Words You Hate To Hear

after a long winded story about some trivial "woe" that can easily be solved with a little common sense...

"So what do you think I should do? "

my response is usually "Do you really want an answer?" :cool:
 
"Don't worry, after awhile you learn to block out the screaming."
 
"We're having a two-hour staff meeting to discuss the new CEO's vision/five-year plan. We can expect a lot of changes in the next few months."
 
Dentist: "We will not be needing Novocaine on that tooth today. I'm sure he'll let us know if that's a wrong call"

Dentist, dental asst, me: All laugh at that funny one.

Me: "Hey wait a minute. Why am I laughing?" (More laughing by all)
 
"DD's school principal called today ...."

"I just have a quick question." (Translates as - "I want some free legal advice.")

"It is only fair that ...." (Translates as - "you will have to pay more")
 
"You don't have kids. You don't know what you're talking about."

And if someone else "reaches out" to me, I might have to scream.

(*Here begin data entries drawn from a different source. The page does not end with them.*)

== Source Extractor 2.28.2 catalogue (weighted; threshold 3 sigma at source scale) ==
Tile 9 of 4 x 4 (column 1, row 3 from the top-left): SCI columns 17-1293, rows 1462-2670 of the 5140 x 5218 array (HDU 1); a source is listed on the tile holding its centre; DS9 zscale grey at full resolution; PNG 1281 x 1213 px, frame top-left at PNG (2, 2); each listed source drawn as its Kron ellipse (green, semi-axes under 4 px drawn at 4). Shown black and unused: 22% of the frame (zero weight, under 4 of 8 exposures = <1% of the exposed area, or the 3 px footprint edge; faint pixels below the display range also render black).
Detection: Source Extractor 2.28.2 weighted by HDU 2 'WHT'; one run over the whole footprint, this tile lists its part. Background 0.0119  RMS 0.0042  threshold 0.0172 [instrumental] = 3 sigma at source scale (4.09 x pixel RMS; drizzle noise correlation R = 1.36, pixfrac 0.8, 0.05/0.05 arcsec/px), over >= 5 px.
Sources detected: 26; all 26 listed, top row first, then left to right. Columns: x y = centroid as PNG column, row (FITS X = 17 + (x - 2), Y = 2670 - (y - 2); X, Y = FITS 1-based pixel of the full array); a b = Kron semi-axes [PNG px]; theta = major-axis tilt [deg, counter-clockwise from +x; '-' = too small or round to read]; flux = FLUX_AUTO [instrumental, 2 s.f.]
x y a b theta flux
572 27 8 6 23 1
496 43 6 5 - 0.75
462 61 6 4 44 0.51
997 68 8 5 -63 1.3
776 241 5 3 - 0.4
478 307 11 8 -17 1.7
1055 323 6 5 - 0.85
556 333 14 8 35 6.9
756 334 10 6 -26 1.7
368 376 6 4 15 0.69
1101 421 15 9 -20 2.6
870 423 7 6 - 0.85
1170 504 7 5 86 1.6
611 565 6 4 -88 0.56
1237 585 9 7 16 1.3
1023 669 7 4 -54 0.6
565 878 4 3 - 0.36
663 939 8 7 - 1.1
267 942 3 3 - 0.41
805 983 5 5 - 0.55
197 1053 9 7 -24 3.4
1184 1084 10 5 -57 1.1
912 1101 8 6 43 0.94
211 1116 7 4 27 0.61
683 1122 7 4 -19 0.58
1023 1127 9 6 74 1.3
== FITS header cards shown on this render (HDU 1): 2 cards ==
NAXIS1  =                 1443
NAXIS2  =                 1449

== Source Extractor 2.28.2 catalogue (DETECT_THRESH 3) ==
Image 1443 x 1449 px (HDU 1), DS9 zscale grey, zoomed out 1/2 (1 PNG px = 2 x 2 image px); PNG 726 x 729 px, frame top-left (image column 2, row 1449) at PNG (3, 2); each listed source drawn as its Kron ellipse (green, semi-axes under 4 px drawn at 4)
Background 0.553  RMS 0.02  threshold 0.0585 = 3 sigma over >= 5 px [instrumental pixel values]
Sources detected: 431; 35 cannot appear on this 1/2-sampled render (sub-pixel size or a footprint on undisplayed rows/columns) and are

And, when did "So ... " become the first word of every sentence? Followed by
"kind of" and "sort of" interjected along the way. GAH.
 
"Here you go young fella. " Spoken to me at a ballpark beer stand this weekend. Might as well have called me old-timer.
 
"It's just common sense."

[meaning "I can't think of any coherent argument for it, so just accept it like I do."]
 
Mr. A. and I hear this gem at the gym: "Hope I can still work out like that when I'm your age." And I get, "I wish I could get my mother to work out."

(Why the heck can't they just tell us "Whoo-ee! You're animals!" and leave it at that? :LOL:)

Amethyst
 
"Would you step into my office, please. Oh, and shut the door"
 
Please step out of the vehicle sir........



This may sting a little.............
 
So, mine would be (sorry, Accidental Retiree, I've a very bad habit for that word...I'll work on it):

a) Do you know the Lord?
b) why don't you....?
c) You are just lucky!
 
"I've been thinking...." I never know what will come next when my daughter says those words.
 
"You have about a year to live" certainly got my attention.

That was about 10 years ago.
 
Number 1 in my hit parade:

"Honey, I've been thinking....", which is almost ALWAYS followed by something I'm not going to enjoy.....
 
HH, I used to love watching 60 minutes and thinking...boy, I'd hate to look out the window and see the 60 Minutes van parked out front!